1. Field of the Invention
The present invention relates to a mobile radio communication apparatus that performs a control process to seize a base station. More particularly, it relates to a mobile radio communication apparatus that can seize one of the base stations in the descending order of priority assigned to the base stations.
2. Description of the Related Art
Every mobile radio communication system comprises base stations, mobile radio communication apparatuses, each mobile apparatus connected to one of the base stations over a radio channel. In a mobile radio communication system, any mobile radio communication apparatus starts a control process when its power switch is turned on. Upon finishing the control process, the apparatus seizes the base station and takes an idle state. In the idle state, the apparatus receives a call from the base station seized. While remaining in the idle state, the apparatus can transmit the user's calls origination to the base station.
Generally, the areas covered by base stations overlap one another, and the base stations offer same service at different charges. The mobile radio communication apparatus stores information representing a priority corresponding to each base station. Priority is allocated to each base station in accordance with the charge at which they provide the service. More precisely, the lower the charge, the higher the priority. Thus, the apparatus tries to seize, first the base station whose charge is the lowest, next the base station whose charge is the second lowest, and so forth.
The apparatus is designed on the assumption that the user turns off the apparatus in the idle state and turn it on again, in most cases in the same place. Thus, when the apparatus is turned on again, it immediately seizes the same base station it seized last, saving time for the control process. Thus, the mobile radio communication apparatus can save the battery power, in the following specific method.
The apparatus incorporates an MRU (Most Recent Used) memory. The MRU memory stores the data representing a system ID number and a frequency that corresponds to the system ID number (SID) of the base station seized when the apparatus was turned off last.
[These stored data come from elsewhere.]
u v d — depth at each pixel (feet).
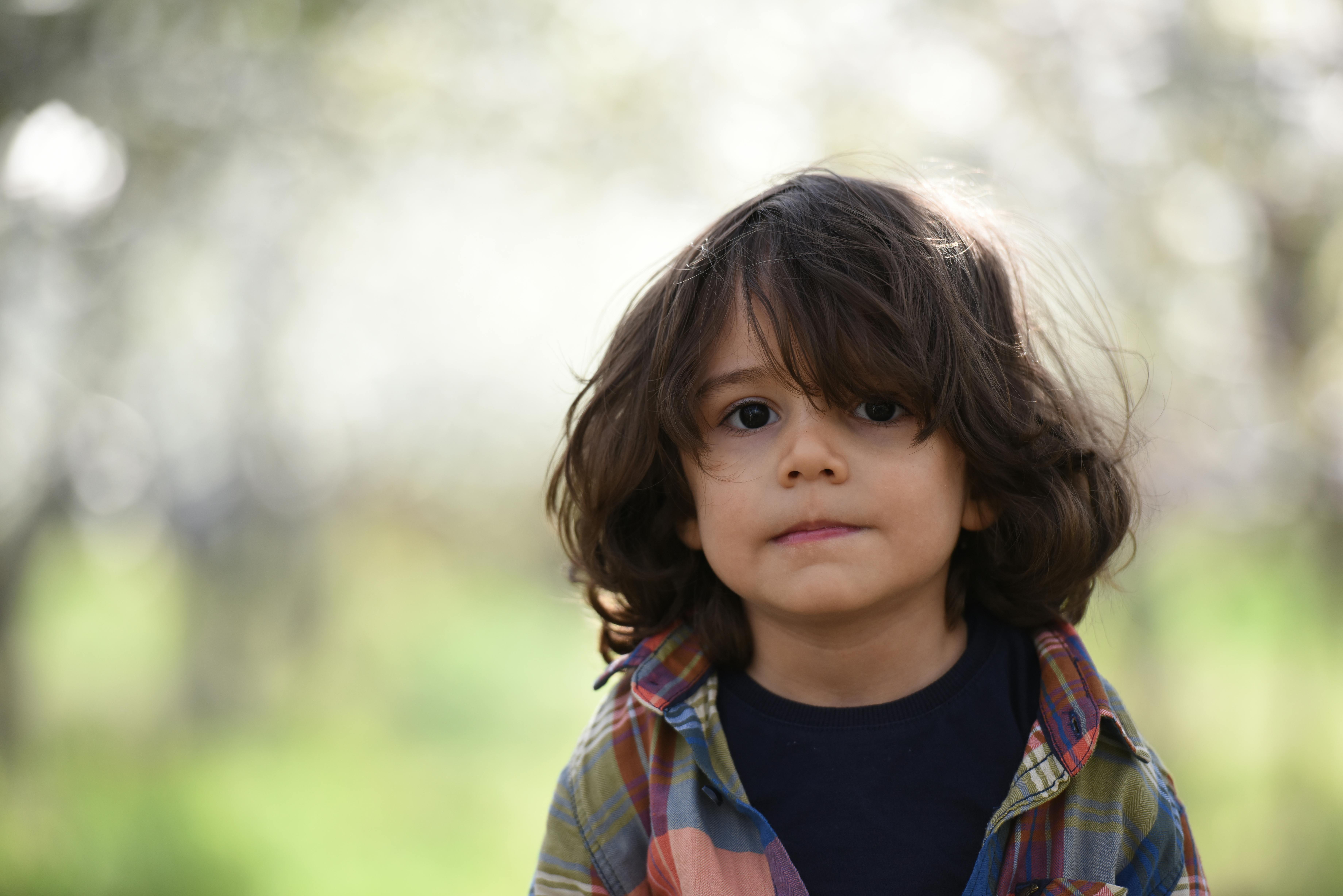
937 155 15.49
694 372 4.02
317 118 16.51
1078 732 3.95
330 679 29.63
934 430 3.91
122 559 27.84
When the apparatus is turned on, the MRU memory is searched for the SID based on the stored frequency and the stored SID. If the SID is detected, the apparatus seizes the base station having this SID and takes an idle state. Thus, the apparatus need not examine the priority allocated to the base station which is stored in the apparatus in order to seize the base station again. This helps to shorten the time the apparatus may spend to take an idle state.
However, this method is disadvantageous in the following respect.
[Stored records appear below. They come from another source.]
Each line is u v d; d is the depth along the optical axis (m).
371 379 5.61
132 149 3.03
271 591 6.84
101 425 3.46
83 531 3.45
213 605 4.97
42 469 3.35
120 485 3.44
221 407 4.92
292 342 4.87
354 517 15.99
Assume that four base stations A1, A2, A3 and B are operating in the mobile communication system in which the mobile radio communication apparatus is used, as is illustrated in FIG. 11. The base stations A1, A2, A3 and B cover four service areas, which overlap one another as shown in FIG. 11. Suppose an order of the priority that the user of the apparatus wants to seize is the base station A1, base station A2, base station A3 and base station B. That is, the base station B which covers the area indicated by a broken circle has the lowest priority.
The apparatus may exist in a shaded part of the service area of the base station B, which does not overlap the service areas of the other base stations A1 to A3. In this case, the apparatus cannot seize the base stations A1, A2 or A3 having priority higher than that of the base station B. This is because no radio signals broadcast from the base stations A1 to A3 reach the apparatus. Thus, the apparatus seizes the base station B and takes the idle state. When the apparatus goes into the idle state, the SID44 assigned to the base station B is stored into the MRU memory. Thereafter, the user may turned off the apparatus and move to a position X, bringing the apparatus with the user. The position X lies in both the service area of the base station B and that of the base station A1. Hence, the apparatus can now seize the base station A1 that has higher priority than the base station B, as the user desires. Nonetheless, the conventional apparatus seizes the base station B based on SID44 stored in the MRU memory when the user turns on the apparatus.
As described above, when the conventional mobile radio communication apparatus is turned off, the SID number of the base station had been stored into the MRU memory. When the apparatus is turned on thereafter, it refers to the stored SID number, even if it has been moved to a position in both the service area of that base station and the service area of any other base station having high priority and the position being therefore more desirable for the user. Obviously, this is inconvenient to the user who wishes to receive service at the lowest possible charge, for example.